-- begin DOCUMENT EXCERPT --

You are viewing a plain text version of this content. The canonical link for it is here.
Posted to users@nifi.apache.org by Eric Secules <es...@gmail.com> on 2020/05/04 21:47:09 UTC

Is provenance data preserved when processors are deleted?

Hello everyone,

If I am upgrading a process group to the latest version, do you know
whether provenance is preserved for processors that may get deleted in the
upgrade?
I have noticed that if I delete my process group and redownload it from the
registry, I am no longer able to see the provenance data from flowfiles
that went through the first process group.

What is the best way to view and archive provenance data for older versions
of flows? For background I am running NiFi in a docker container.
I think I might have to archive the currently running container and bring
the new version up on a new container.

Thanks,
Eric

Re: Is provenance data preserved when processors are deleted?

Posted by Andy LoPresto <al...@apache.org>.
Eric,

The provenance exported via the reporting task does not contain the flowfile content. 

NiFi wasn’t designed as a long term store for the content or provenance data, but given appropriate resources, you can certainly increase the retention policies significantly. This is not an endorsement, but there are other metadata storage systems like Apache Atlas [1] which you may want to look at for longer retention and some of the features you’re looking for, like a UI for lineage graphs.

-- end DOCUMENT EXCERPT --
-- begin STORED DATA --

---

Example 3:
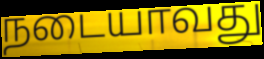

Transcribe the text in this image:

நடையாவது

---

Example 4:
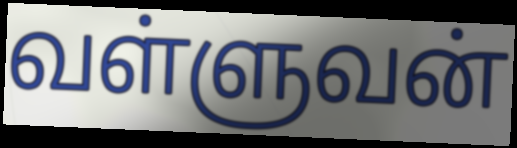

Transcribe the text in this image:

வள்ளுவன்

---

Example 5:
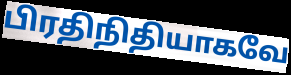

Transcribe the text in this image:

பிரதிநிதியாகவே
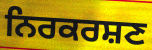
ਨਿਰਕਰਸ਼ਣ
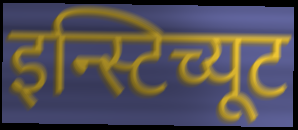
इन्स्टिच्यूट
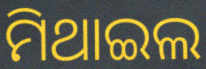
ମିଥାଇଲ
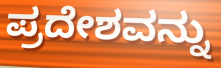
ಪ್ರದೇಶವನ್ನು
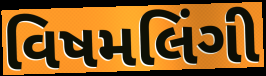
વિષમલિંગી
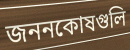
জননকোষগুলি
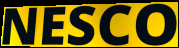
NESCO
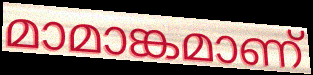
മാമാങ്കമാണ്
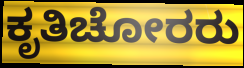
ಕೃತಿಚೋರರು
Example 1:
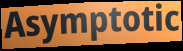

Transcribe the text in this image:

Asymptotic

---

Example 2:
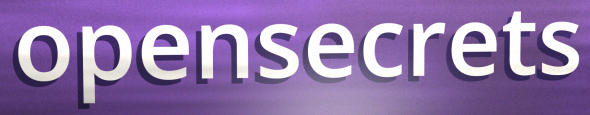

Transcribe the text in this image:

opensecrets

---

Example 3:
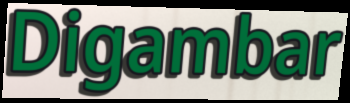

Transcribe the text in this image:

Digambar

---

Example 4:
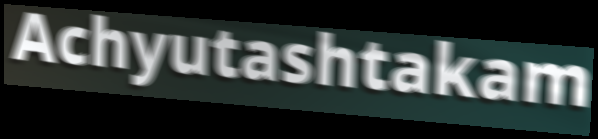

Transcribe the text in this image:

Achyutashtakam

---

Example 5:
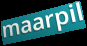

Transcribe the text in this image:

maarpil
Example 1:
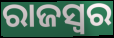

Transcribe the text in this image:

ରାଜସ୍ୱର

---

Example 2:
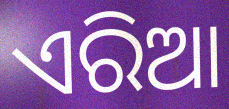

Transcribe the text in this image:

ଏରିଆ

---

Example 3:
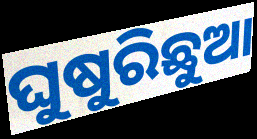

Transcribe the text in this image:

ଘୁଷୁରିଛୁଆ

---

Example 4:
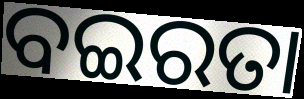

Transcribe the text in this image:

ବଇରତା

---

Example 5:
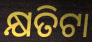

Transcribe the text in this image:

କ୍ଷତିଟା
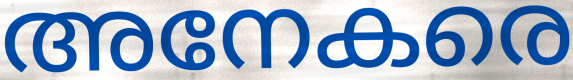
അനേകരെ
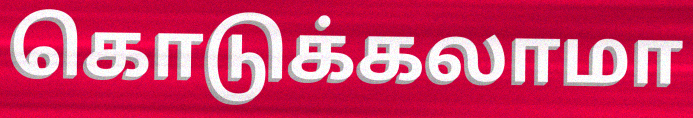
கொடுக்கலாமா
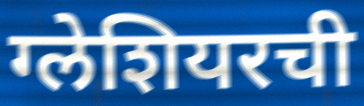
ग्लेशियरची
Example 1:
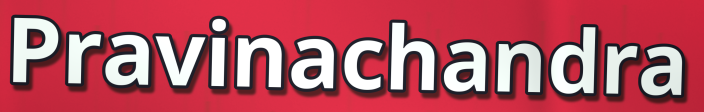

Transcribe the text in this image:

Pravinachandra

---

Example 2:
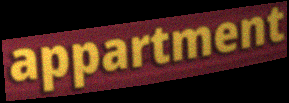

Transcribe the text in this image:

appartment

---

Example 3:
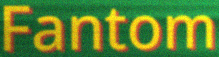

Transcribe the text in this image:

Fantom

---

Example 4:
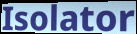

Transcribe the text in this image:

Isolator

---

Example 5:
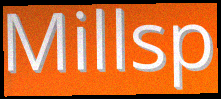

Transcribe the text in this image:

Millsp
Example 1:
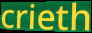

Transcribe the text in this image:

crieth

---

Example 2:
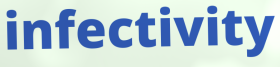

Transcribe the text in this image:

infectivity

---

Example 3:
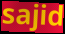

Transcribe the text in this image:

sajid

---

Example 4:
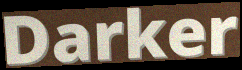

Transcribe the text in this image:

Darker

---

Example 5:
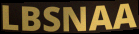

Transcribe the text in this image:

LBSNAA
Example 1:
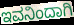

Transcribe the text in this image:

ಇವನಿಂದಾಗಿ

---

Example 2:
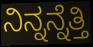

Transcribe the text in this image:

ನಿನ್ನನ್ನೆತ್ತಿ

-- end STORED DATA --
-- begin STORED DATA --

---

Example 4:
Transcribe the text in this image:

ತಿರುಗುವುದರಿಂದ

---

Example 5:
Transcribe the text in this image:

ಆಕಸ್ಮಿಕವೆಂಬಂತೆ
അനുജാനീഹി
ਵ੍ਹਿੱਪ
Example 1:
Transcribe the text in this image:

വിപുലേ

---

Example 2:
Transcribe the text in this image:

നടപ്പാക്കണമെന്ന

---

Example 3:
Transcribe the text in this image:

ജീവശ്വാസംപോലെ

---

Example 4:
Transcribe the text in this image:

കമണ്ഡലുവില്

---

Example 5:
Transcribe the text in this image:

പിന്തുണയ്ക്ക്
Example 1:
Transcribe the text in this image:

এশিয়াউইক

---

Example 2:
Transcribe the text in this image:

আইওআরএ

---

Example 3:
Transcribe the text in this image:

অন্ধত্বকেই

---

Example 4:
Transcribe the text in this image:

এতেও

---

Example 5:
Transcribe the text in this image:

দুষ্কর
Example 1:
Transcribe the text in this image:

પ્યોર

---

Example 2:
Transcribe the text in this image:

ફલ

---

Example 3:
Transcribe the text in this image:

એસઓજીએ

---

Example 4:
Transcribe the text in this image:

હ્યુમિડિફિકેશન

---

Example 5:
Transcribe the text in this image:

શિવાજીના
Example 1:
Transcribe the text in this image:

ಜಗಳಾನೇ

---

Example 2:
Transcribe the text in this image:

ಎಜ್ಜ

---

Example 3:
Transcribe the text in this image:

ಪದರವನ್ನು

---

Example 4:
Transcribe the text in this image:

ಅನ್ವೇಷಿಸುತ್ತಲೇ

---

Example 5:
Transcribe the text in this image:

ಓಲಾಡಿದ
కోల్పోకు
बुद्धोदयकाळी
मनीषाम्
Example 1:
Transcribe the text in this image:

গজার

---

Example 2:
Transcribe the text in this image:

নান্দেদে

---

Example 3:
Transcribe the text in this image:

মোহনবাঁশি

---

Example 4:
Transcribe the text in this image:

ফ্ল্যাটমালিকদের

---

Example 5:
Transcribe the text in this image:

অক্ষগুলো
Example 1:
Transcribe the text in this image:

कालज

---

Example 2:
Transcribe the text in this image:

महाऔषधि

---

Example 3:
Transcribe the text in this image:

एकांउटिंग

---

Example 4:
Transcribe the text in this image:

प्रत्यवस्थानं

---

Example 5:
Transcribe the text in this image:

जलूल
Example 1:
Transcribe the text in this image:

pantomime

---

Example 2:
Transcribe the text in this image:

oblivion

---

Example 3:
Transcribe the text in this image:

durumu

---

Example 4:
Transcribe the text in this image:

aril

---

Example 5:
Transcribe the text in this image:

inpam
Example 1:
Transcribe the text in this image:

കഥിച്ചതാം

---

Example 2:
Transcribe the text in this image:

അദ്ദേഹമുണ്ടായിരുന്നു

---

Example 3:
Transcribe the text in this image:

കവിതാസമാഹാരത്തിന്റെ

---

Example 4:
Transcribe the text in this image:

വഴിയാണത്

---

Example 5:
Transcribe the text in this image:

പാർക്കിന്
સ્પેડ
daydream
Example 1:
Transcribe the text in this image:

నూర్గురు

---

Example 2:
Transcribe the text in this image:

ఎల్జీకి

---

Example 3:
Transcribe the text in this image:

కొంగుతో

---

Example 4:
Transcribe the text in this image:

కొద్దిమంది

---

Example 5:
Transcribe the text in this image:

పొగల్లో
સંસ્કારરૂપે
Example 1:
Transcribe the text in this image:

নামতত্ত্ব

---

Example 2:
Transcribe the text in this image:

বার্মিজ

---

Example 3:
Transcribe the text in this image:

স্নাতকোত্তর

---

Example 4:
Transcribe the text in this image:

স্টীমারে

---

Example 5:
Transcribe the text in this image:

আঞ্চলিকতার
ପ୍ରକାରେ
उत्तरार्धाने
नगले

-- end STORED DATA --
-- begin STORED DATA --

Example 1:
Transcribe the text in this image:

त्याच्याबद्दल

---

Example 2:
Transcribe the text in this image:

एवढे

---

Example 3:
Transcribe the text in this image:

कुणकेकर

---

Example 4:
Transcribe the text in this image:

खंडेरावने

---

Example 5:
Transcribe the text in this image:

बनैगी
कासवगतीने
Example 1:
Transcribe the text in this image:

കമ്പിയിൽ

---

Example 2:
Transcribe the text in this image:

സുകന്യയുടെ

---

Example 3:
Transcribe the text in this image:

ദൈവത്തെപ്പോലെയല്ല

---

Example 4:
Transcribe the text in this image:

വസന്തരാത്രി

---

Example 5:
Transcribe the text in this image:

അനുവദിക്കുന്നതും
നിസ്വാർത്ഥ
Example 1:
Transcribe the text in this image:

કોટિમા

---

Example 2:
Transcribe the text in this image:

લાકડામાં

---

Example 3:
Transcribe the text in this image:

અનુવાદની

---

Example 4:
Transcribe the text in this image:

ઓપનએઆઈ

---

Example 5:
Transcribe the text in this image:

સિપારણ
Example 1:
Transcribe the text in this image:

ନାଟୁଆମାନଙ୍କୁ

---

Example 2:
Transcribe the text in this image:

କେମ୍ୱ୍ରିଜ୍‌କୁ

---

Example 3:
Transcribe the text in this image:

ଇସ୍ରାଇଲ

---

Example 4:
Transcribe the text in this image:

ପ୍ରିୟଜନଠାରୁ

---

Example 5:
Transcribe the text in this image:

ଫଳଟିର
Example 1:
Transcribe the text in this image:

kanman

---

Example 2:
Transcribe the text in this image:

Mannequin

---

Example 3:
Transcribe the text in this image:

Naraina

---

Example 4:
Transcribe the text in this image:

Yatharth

-- end STORED DATA --

**TASK DESCRIPTION**
Carry on the mailing-list thread about preserving NiFi provenance data, continuing from its last sentence.

**REPLY**
[1] https://atlas.apache.org/#/ <https://atlas.apache.org/#/>


Andy LoPresto
alopresto@apache.org
alopresto.apache@gmail.com
He/Him
PGP Fingerprint: 70EC B3E5 98A6 5A3F D3C4  BACE 3C6E F65B 2F7D EF69

> On May 5, 2020, at 11:39 PM, Eric Secules <es...@gmail.com> wrote:
> 
> Thanks Mike, 
> 
> So the content gets sent over the wire too or just a content URI? I see that the content gets aged out according to nifi.content.repository properties. Given that the defaults for retention are so short would nifi crumble on a long running system if the retention period is years and the available disk space is huge? Shipping the provenance info off to MongoDB or something isn't as attractive because we loose the provenance web UI and the ability to view the configuration of a processor that a flowfile went through.
> 
> Thanks,
> Eric
> 
> On Mon, May 4, 2020 at 4:13 PM Mike Thomsen <mikerthomsen@gmail.com <ma...@gmail.com>> wrote:
> It copies all of the provenance data, and no, there's no way yet to back the provenance repository with one of those nosql databases yet unfortunately.
> 
> On Mon, May 4, 2020 at 6:40 PM Eric Secules <esecules@gmail.com <ma...@gmail.com>> wrote:
> What information is transmitted by SiteToSiteProvenanceReporting? Is it the content, the attributes, and the path the flowfile takes through the system? Is there any way to connect the provenance view from NiFi to the nosql database instead of the internal provenance storage?
> 
> On Mon, May 4, 2020 at 3:07 PM Mike Thomsen <mikerthomsen@gmail.com <ma...@gmail.com>> wrote:
> One way to do it would be to set up a SiteToSiteProvenanceReporting task and have it send the data to another NiFi instance. That instance can post all of the provenance data into a NoSQL database like Mongo or Elasticsearch very quickly.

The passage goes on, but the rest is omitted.